Synchronization of state with remote

Introduction: Persistent data storage enables users to access enterprise data without being connected to the network but it is prone to becoming stale. Bidirectional refresh of data with master data is required and one way to achieving it is to do periodic synchronization which is a technique to propagate updates on the data on both local and remote. In this article, we review the nuances of such synchronization.

Description: The benefits of synchronization over an always-online solution is quite clear – reduced data transfer over the network,  reduced loads on the enterprise server, faster data access, increased control over data availability. But it is less understood that there are different types of synchronization depending on the type of data.  For example, the synchronization may be initiated for personal information management (PIM) such as email, calendar entries, etc as opposed to application files. The latter can be considered artifacts that artifact-independent synchronization services can refresh. Several such products are available and they do not require user involvement for a refresh. This means one or more files and applications can be set up for synchronization on remote devices although they are usually one-way transfers.

Data synchronization, on the other hand, performs a bidirectional exchange and sometimes transformation between two data stores. This is our focus area in this article. The server data store is usually larger because it holds data for more than one user and the local data store is usually limited by the size of the mobile device. The data transfer occurs over a synchronization middleware or layer. The middleware is set up on the server while the layer hosted on the client. This is the most common way for smart applications to access corporate data.

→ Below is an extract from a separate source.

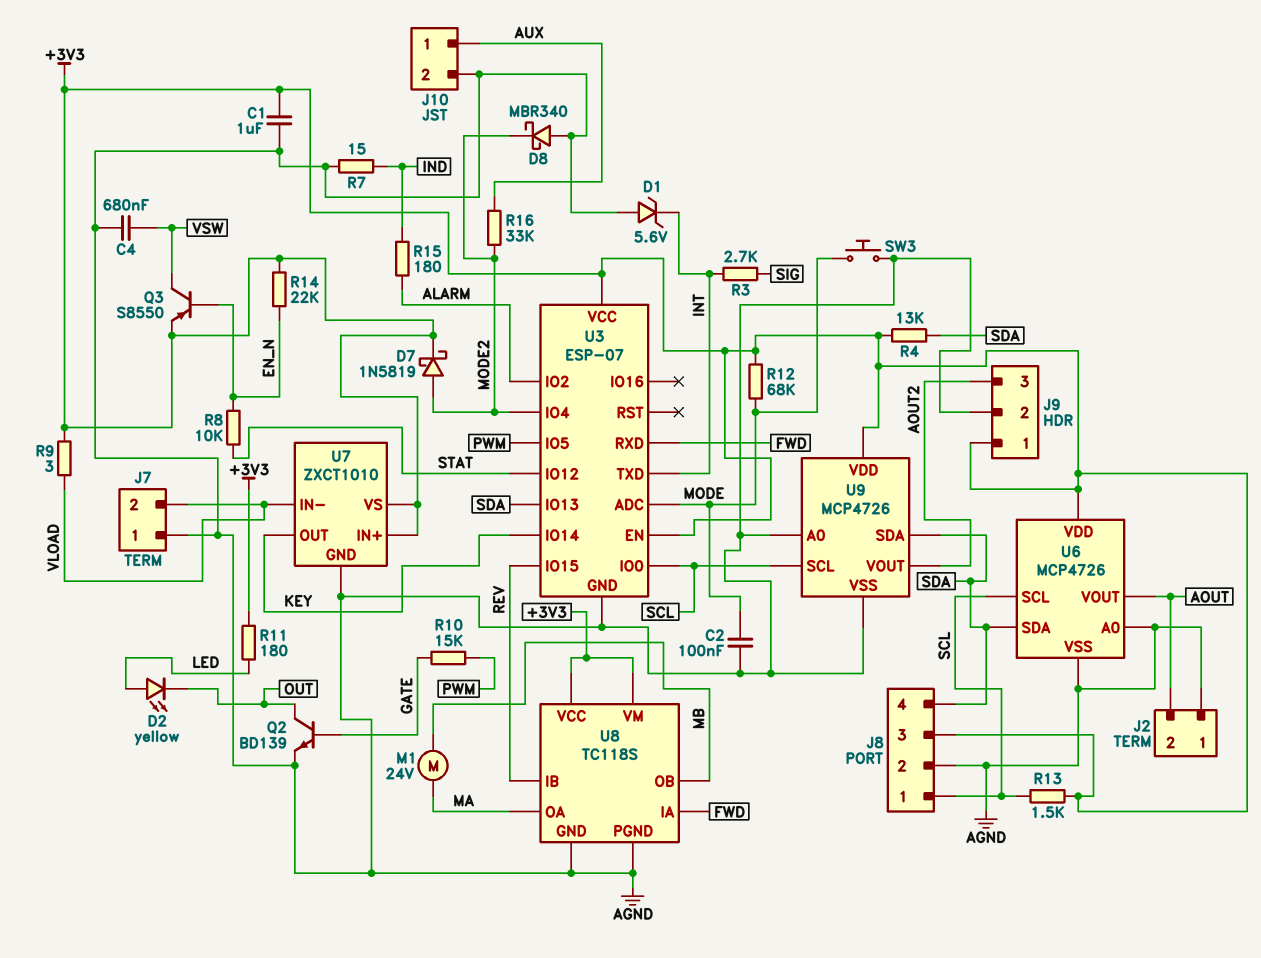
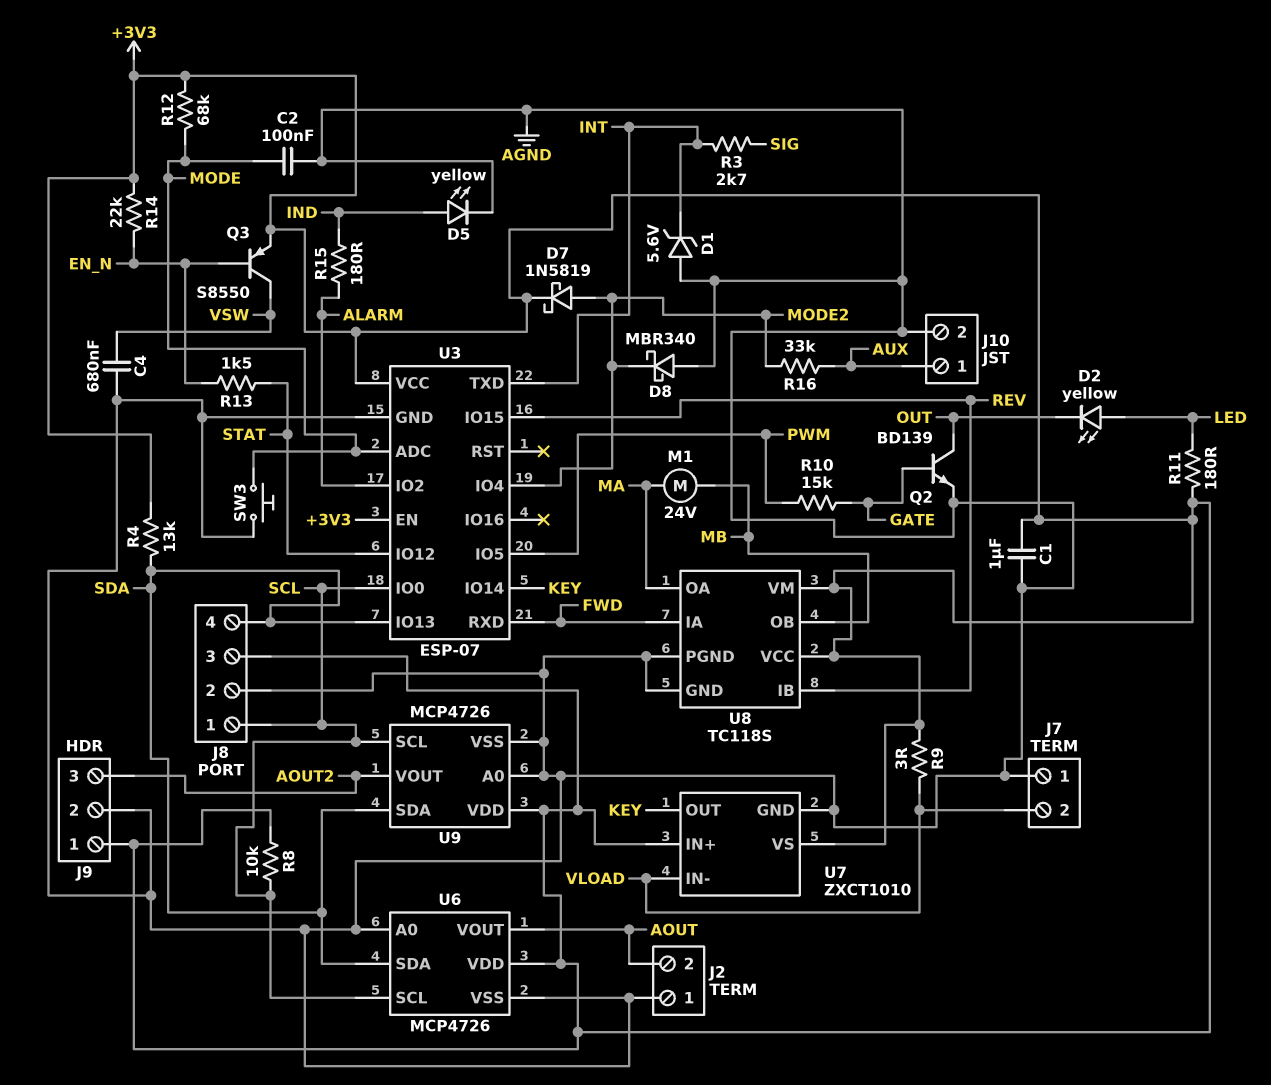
D5: none -> LED yellow (A IND, K AGND)
R7: 15 (AGND, IND) -> none
R8: 10k (EN_N, STAT) -> 10k (+3V3, SCL)
R13: 1.5k (+3V3, SCL) -> 1.5k (EN_N, STAT)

Synchronization might be treated as a web service with the usual three tiers comprising of the client, the middle-tier, and enterprise data. When the data is synchronized between an enterprise server and a persistent data store on the client, a modular layer on the client can provide a simple easy to use client API to control the process with little or no interaction from the client application. This layer may just need to be written or rewritten native to the host depending on whether the client is a mobile phone, laptop, or some other such device. With a simple invocation of the synchronization layer, a client application can expect the data in the local store to be refreshed.

The synchronization middleware resides on the server and this is where the bulk of the synchronization logic is written. There can be more than one data store behind the middleware on the server-side and there can be more than one client from the client-side. Some of the typical features of this server-side implementation includes data scoping, conflict detection and resolution, data transformation data compression, and security. These features are maintained with server performance and scalability. Two common forms of synchronization middleware are a standalone server application and a servlet running in a servlet engine.  The standalone server is more tightly coupled to the operating system and provides better performance for large data. The J2EE application servers rely on an outside servlet engine and are better suited for high volume low payload data changes.

The last part of this synchronization solution is the data backend.  While it is typically internal to the synchronization server, it is called out because it might have more than one data stores, technologies, and access mechanisms such as object-relational mapping.